<函館競輪:ミッドナイト競輪>◇F2◇初日◇13日
いきなり大波乱の幕開けだ。チャレンジ予選1Rは、3連単配当が30万円弱になった。
立役者は競走得点が最も下の7番車の山田圭二(53=愛知)だ。逃げた藤原夏志、番手で何度も別線をけん制した山田哲也の後位を固め、最終4角からは両者の間を突き抜けた。2月大垣以来となる今年2勝目に「もうラインのおかげ。哲也は、早めに逃げた藤原君を残さないとアカンかったから」と謙遜し、展開勝ちを強調した。
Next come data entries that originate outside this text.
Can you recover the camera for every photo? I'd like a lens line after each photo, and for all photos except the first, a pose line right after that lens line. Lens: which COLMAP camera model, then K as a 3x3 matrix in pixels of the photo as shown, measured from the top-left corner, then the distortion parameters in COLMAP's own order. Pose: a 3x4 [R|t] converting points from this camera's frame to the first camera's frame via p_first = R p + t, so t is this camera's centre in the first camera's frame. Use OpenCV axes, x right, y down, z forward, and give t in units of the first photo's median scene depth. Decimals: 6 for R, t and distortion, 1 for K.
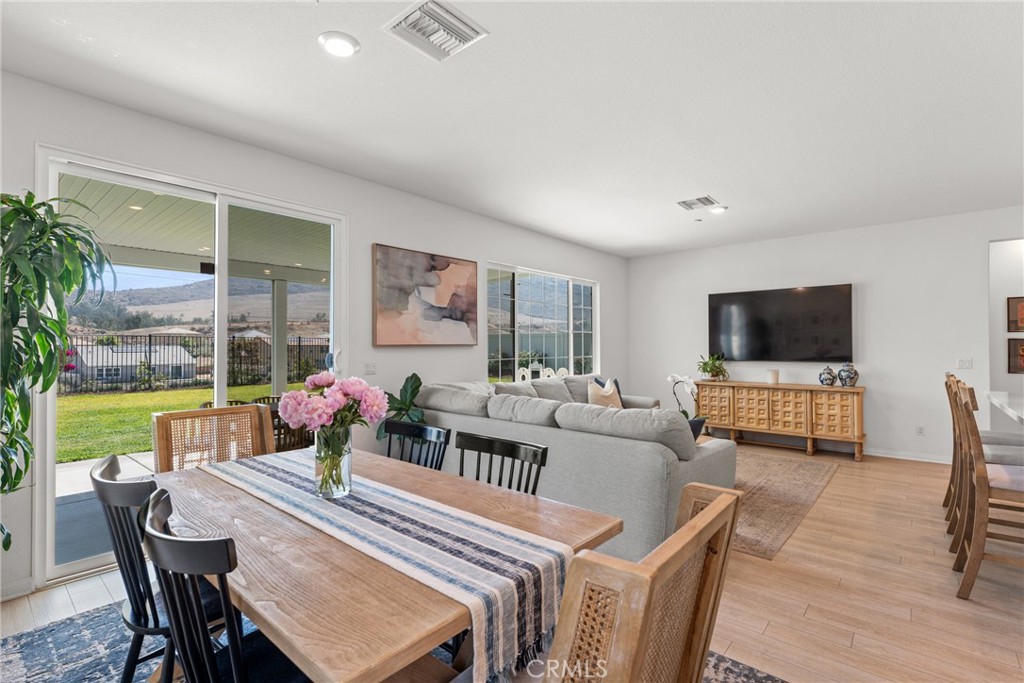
lens RADIAL K [[473.7, 0, 507.7], [0, 473.7, 348.0], [0, 0, 1]] dist [0.000263, 0.000514]
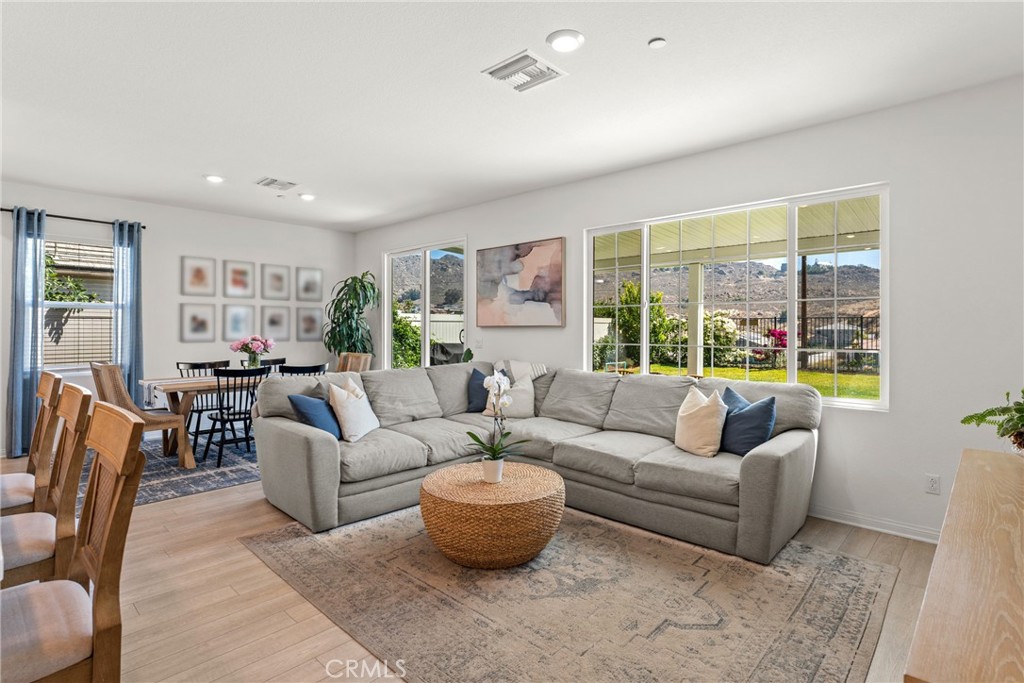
lens RADIAL K [[505.5, 0, 514.5], [0, 505.5, 331.5], [0, 0, 1]] dist [-0.001794, -0.000231]
pose [[-0.034264, 0.011410, -0.999348, 0.833736], [-0.006076, 0.999914, 0.011625, -0.005940], [0.999394, 0.006470, -0.034192, 0.842870]]
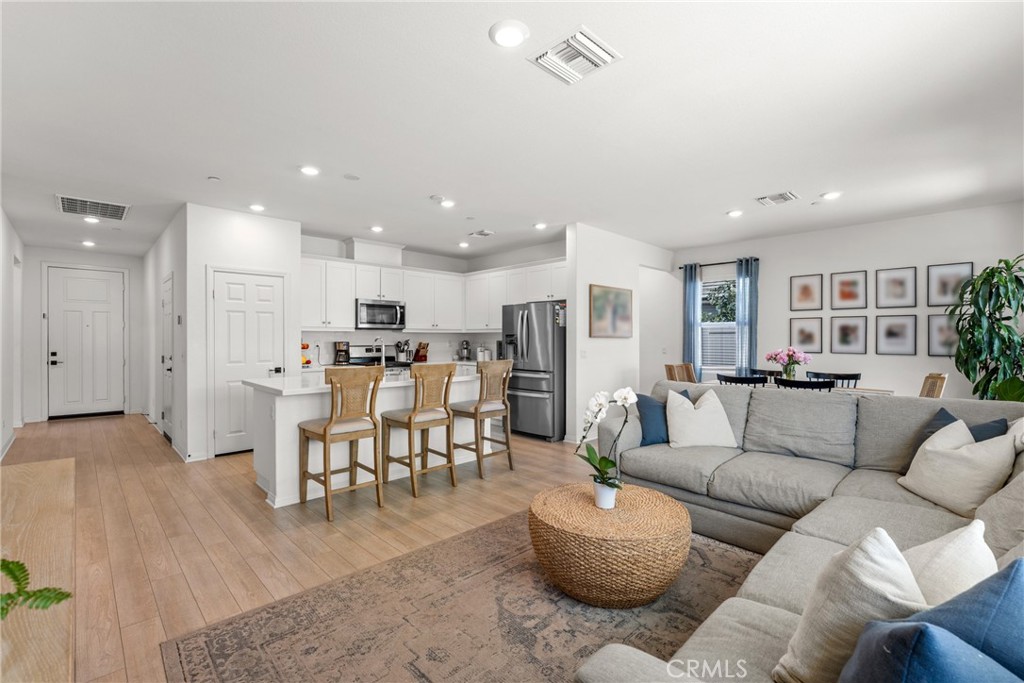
lens RADIAL K [[453.1, 0, 514.0], [0, 453.1, 340.2], [0, 0, 1]] dist [0.000470, -0.000064]
pose [[-0.996899, 0.000825, 0.078686, 0.354905], [0.001324, 0.999979, 0.006282, -0.004660], [-0.078679, 0.006367, -0.996880, 1.245844]]
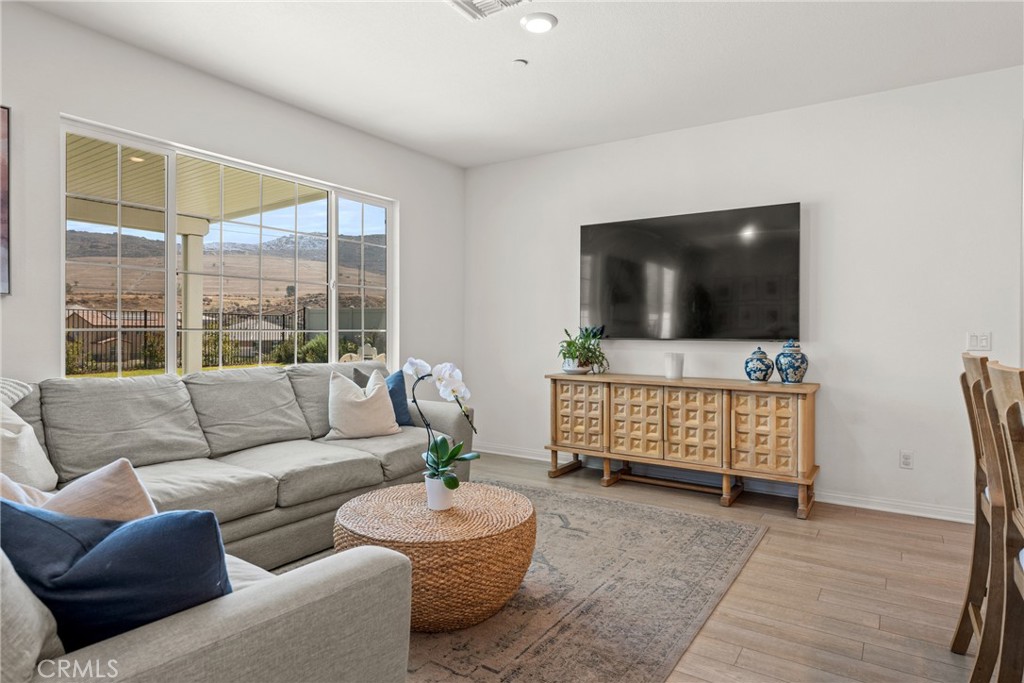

極度の腰痛は快方に向かうが、競輪選手会愛知支部の支部長として奔走し、練習や調整に苦心する日々が続く。年頭から地元中部地区でG1全日本選抜やオールガールズクラシック、日本選手権とビッグレースが立て続けにあり、そのたびに裏方として尽力した。
「今は中部の大きい開催がひと段落して、いい練習ができるようになった。競走得点がかなり下がったからね。何とかしたい」
競走得点は代謝による引退の審査が始まる70点未満になり、現役続行へピンチ脱出への思いも原動力になっている。準決4Rも7番車とあってかなりの劣勢だが、S級経験もある巧者は存在感を示そうと奮闘している。